▶ _TEKS BACAAN_:
■ ■ ■ ■ ■
Misalnya, dalam Injil Yohanes 17:1 Yesus menengadah ke langit dan berdoa: “Bapa, telah tiba saatnya; permuliakanlah Anak-Mu, supaya Anak-Mu mempermuliakan Engkau.” Berdasarkan logika Pendeta Richmon, maka ayat ini wajib dipahami bahwa Yesus belum memuliakan Tuhan dan sebaliknya Yesus belum dimuliakan Tuhan.
Dalam Injil Matius  6:9 dan Lukas  11:2 Yesus memanjatkan Doa Bapa Kami: “Bapa kami yang di sorga, Dikuduskanlah nama-Mu.” Bila logika teologi Pendeta Richmon diterapkan, maka ayat ini harus dipahami bahwa Tuhan tidak Maha Suci, sehingga harus didoakan umatnya. Apakah Tuhannya Yesus tidak Mahakudus?
Dalam Injil Matius 6:11 Yesus berdoa: “Berikanlah kami pada hari ini makanan kami yang secukupnya.” Berdasarkan logika Pendeta Richmon, maka ayat ini wajib disimpulkan  bahwa seumur hidupnya Yesus dan para muridnya selalu hidup dalam kelaparan (Jawa: kaliren) sehingga harus berdoa minta makan kepada Tuhan tiap pagi.
■ ■ ■ ■ ■
▶ _SOAL LATIHAN_:
A. Tentukan apakah tiap pernyataan ini sesuai dengan teks bacaan tentang doa-doa Yesus: (i) dalam Matius 6:11 Yesus berdoa meminta makanan secukupnya untuk hari itu; (ii) dalam Yohanes 17:1 Yesus menunduk ke tanah ketika berdoa; (iii) teks menyebut kata Jawa untuk kelaparan. Jawab ya atau tidak untuk masing-masing, disertai kutipan persis kata-kata penentunya dari teks.
B. Sambunglah teks bacaan tentang doa-doa Yesus, mulai dari kalimat terakhirnya.
Entri berikut tidak diperlukan untuk mengerjakan soal mana pun.

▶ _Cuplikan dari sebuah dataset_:
■ ■ ■ ■ ■
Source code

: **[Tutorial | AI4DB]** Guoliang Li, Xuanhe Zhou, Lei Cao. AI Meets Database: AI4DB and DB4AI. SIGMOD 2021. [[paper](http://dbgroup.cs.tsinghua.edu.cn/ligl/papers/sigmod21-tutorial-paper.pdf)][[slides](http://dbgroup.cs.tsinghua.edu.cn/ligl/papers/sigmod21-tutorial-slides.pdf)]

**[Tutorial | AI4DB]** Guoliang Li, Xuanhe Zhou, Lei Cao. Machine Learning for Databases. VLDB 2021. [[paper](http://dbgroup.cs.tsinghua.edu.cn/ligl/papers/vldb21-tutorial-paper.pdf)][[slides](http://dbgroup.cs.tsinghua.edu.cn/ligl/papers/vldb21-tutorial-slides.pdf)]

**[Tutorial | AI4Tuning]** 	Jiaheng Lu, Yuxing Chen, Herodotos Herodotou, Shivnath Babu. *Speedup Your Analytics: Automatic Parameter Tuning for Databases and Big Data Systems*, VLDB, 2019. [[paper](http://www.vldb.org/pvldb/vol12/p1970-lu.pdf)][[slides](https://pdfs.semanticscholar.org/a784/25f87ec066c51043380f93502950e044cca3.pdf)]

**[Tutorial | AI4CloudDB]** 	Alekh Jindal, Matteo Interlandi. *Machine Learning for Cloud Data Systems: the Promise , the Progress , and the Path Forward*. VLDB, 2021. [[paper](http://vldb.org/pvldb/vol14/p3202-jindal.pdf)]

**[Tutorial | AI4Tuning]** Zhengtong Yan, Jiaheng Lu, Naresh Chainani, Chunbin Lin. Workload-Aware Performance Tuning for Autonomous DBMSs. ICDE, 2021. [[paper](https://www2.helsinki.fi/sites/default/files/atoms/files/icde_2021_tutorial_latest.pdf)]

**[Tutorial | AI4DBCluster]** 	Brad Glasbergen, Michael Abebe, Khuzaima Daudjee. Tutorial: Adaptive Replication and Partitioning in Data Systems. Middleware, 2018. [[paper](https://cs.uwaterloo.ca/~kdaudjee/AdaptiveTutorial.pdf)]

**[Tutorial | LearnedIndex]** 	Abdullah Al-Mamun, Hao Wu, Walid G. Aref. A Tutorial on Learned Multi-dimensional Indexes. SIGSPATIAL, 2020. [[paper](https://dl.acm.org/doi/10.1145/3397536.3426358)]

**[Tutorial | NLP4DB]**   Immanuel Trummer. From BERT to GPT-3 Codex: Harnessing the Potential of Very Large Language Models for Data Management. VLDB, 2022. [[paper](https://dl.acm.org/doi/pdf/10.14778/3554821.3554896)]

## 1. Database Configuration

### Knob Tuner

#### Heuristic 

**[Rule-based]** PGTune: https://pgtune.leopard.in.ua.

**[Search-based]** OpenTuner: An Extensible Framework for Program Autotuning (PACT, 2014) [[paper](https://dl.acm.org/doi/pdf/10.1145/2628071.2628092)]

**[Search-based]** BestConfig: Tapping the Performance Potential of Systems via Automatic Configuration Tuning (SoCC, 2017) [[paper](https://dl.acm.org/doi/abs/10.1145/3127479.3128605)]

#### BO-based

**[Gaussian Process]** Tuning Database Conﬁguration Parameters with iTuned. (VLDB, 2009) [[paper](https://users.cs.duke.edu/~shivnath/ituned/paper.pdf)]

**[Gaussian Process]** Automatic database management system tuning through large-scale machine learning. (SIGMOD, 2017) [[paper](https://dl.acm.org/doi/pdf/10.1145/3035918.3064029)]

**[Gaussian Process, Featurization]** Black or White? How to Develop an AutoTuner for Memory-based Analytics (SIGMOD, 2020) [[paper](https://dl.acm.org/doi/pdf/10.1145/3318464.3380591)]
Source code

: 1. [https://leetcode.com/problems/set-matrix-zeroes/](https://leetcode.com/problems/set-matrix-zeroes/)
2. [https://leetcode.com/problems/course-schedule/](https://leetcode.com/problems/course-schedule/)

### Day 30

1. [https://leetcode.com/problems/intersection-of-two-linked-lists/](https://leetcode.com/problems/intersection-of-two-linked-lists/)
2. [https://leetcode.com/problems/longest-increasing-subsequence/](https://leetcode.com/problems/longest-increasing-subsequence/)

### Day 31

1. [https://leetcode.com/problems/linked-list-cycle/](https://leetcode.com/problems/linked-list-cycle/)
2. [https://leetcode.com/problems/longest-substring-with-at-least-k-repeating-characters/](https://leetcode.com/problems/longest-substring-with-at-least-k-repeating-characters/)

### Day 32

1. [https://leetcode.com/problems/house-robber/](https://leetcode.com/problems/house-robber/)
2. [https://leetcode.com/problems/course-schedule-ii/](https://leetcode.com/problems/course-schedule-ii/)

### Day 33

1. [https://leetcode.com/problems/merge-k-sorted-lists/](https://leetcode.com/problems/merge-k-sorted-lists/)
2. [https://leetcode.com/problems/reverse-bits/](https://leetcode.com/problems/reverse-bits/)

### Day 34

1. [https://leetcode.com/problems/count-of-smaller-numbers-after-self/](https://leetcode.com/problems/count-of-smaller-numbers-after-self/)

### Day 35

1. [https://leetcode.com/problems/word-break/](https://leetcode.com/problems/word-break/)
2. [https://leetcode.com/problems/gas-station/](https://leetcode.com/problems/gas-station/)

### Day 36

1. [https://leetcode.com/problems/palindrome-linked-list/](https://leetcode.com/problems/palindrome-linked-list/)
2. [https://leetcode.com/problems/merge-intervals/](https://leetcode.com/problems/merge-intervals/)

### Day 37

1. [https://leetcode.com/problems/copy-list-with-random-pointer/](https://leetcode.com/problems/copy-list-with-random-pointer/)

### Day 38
■ ■ ■ ■ ■
▶ _KUNCI JAWABAN_:
A.
(i) Ya: “Berikanlah kami pada hari ini makanan kami yang secukupnya.”
(ii) Tidak: “Yesus menengadah ke langit dan berdoa”
(iii) Ya: “(Jawa: kaliren)”

B.
Dalam Injil Matius 6:12 Yesus berdoa: “Ampunilah kami akan kesalahan kami.” Bila umat Kristen memakai logika Pendeta Richmon, maka ayat ini harus dipahami bahwa Yesus dan para muridnya adalah sekelompok pendosa sehingga harus berdoa minta ampun dari kesalahannya!
Dalam Injil Matius 6:13 Yesus berdoa: “Dan janganlah membawa kami ke dalam pencobaan, tetapi lepaskanlah kami dari pada yang jahat.” Jika logika teologi Pendeta Richmon diterapakan, maka ayat ini harus dipahami bahwa Yesus dan para pengikutnya adalah orang-orang yang selalu berkubang dalam percobaan dan kejahatan, sehingga mereka berdoa tiap pagi, minta dilepaskan dari pencobaan dan kejahatan.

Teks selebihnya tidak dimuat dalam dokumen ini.